PROVIDED PASSAGE:
....
Your thoughts about your problem are correct, but what do you like to achieve instead? –  hyde Jul 23 '13 at 22:32
    
I'd like to keep the image in it's original location. I tried some jquery for getting the position of the current image and using it to keep it there but things turned wild; images flying all over. –  Wanting to learn Jul 23 '13 at 22:36

3 Answers 3

up vote 3 down vote accepted

The easiest way is to not use fadeOut() cause it sets display:none and that is why your image gets moved.

$('#grid li').click(function() {
  // $(this).siblings().css("position","relative");
  $(this).siblings().animate({opacity: 0, top:'15px'},1000, function() {
    // Animation complete.
      $('#grid li img').animate({width:'339px',height:'211px'});
  });
 });  

FIDDLE

share|improve this answer
    
problem you can still click the images the are not being displayed –  Wanting to learn Jul 23 '13 at 23:12
    
For example use a class to set them clickable or not. jsfiddle.net/XYZZx/17 –  hyde Jul 23 '13 at 23:30

Prototype has a method called absolutize Link, which should work for your scenario. Since you are using jQuery you might want to have a look at this plugin:

jQuery.fn.absolutize = function()
....
(Rendered images and their source text)
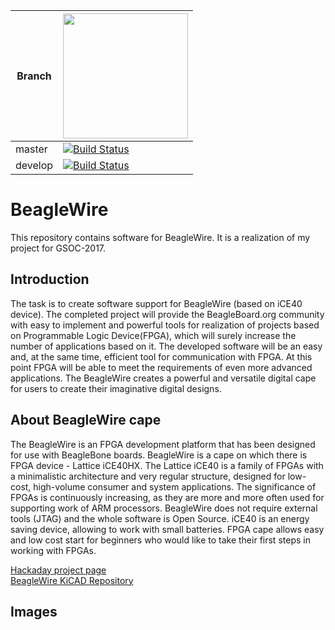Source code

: Branch|<img src="https://cdn.travis-ci.com/images/logos/TravisCI-Full-Color-45e242791b7752b745a7ae53f265acd4.png" width="200">
---|--- 
master|[![Build Status](https://travis-ci.org/pmezydlo/BeagleWire.svg?branch=master)](https://travis-ci.org/pmezydlo/BeagleWire)
develop|[![Build Status](https://travis-ci.org/pmezydlo/BeagleWire.svg?branch=develop)](https://travis-ci.org/pmezydlo/BeagleWire)

<h1>BeagleWire</h1>
This repository contains software for BeagleWire. It is a realization of my project for GSOC-2017.

<h2>Introduction</h2>
The task is to create software support for BeagleWire (based on iCE40 device). The completed project will provide the BeagleBoard.org community with easy to implement and powerful tools for realization of projects based on Programmable Logic Device(FPGA), which will surely increase the number of applications based on it. The developed software will be an easy and, at the same time, efficient tool for communication with FPGA. At this point FPGA will be able to meet the requirements of even more advanced applications. The BeagleWire creates a powerful and versatile digital cape for users to create their imaginative digital designs. 

<h2>About BeagleWire cape</h2>
The BeagleWire is an FPGA development platform that has been designed for use with BeagleBone boards. BeagleWire is a cape on which there is FPGA device - Lattice iCE40HX. The Lattice iCE40 is a family of FPGAs with a minimalistic architecture and very regular structure, designed for low-cost, high-volume consumer and system applications. The significance of FPGAs is continuously increasing, as they are more and more often used for supporting work of ARM processors. BeagleWire does not require external tools (JTAG) and the whole software is Open Source. iCE40 is an energy saving device, allowing to work with small batteries. FPGA cape allows easy and low cost start for beginners who would like to take their first steps in working with FPGAs.

<a href="https://hackaday.io/project/20989-beaglewire">Hackaday project page</a><br>
<a href="https://github.com/mwelling/beagle-wire">BeagleWire KiCAD Repository</a>

<h2>Images</h2>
....
APPLY WHAT YOU READ:
1. Reproduce the records starting at the line that contains "<h2>About BeagleWire cape</h2>" and ending at the last line of the records, including both ends.
2. Resume the forum thread about keeping images in place during a jQuery animation from the point where it stops.
The records have no connection to the text above them.

RESPONSES:
1.
<h2>About BeagleWire cape</h2>
The BeagleWire is an FPGA development platform that has been designed for use with BeagleBone boards. BeagleWire is a cape on which there is FPGA device - Lattice iCE40HX. The Lattice iCE40 is a family of FPGAs with a minimalistic architecture and very regular structure, designed for low-cost, high-volume consumer and system applications. The significance of FPGAs is continuously increasing, as they are more and more often used for supporting work of ARM processors. BeagleWire does not require external tools (JTAG) and the whole software is Open Source. iCE40 is an energy saving device, allowing to work with small batteries. FPGA cape allows easy and low cost start for beginners who would like to take their first steps in working with FPGAs.

<a href="https://hackaday.io/project/20989-beaglewire">Hackaday project page</a><br>
<a href="https://github.com/mwelling/beagle-wire">BeagleWire KiCAD Repository</a>

<h2>Images</h2>

2.
{
  return this.each(function(){
    var element = jQuery(this);
    if (element.css('position') == 'absolute'){
        return element;
    }

    var offsets = element.offset();
    var top = offsets.top;
    var left = offsets.left;
    var width = element[0].clientWidth;
    var height = element[0].clientHeight;

    element._originalLeft = left - parseFloat(element.css("left") || 0);
    element._originalTop = top - parseFloat(element.css("top") || 0);
    element._originalWidth = element.css("width");
    element._originalHeight = element.css("height");

    element.css("position", "absolute");
    element.css("top", top + 'px');
    element.css("left", left + 'px');
    element.css("width", width + 'px');
    element.css("height", height + 'px');
    return element;
  });
}

Source: Link

Use this to freeze the size / position of your target element, before the dom changes occur:

$('#grid li').absolutize();
share|improve this answer

I would try using Jquery animate to simply fade their opacity to 0. What fadeout actually does is fade the opacity to zero, then once it's at zero, it sets "display: none" so that the object disappears. You simply want to only do the former! Something like $('myobjects').animate({opacity: 0}, slow); Hopefully my syntax is correct there. Cheers!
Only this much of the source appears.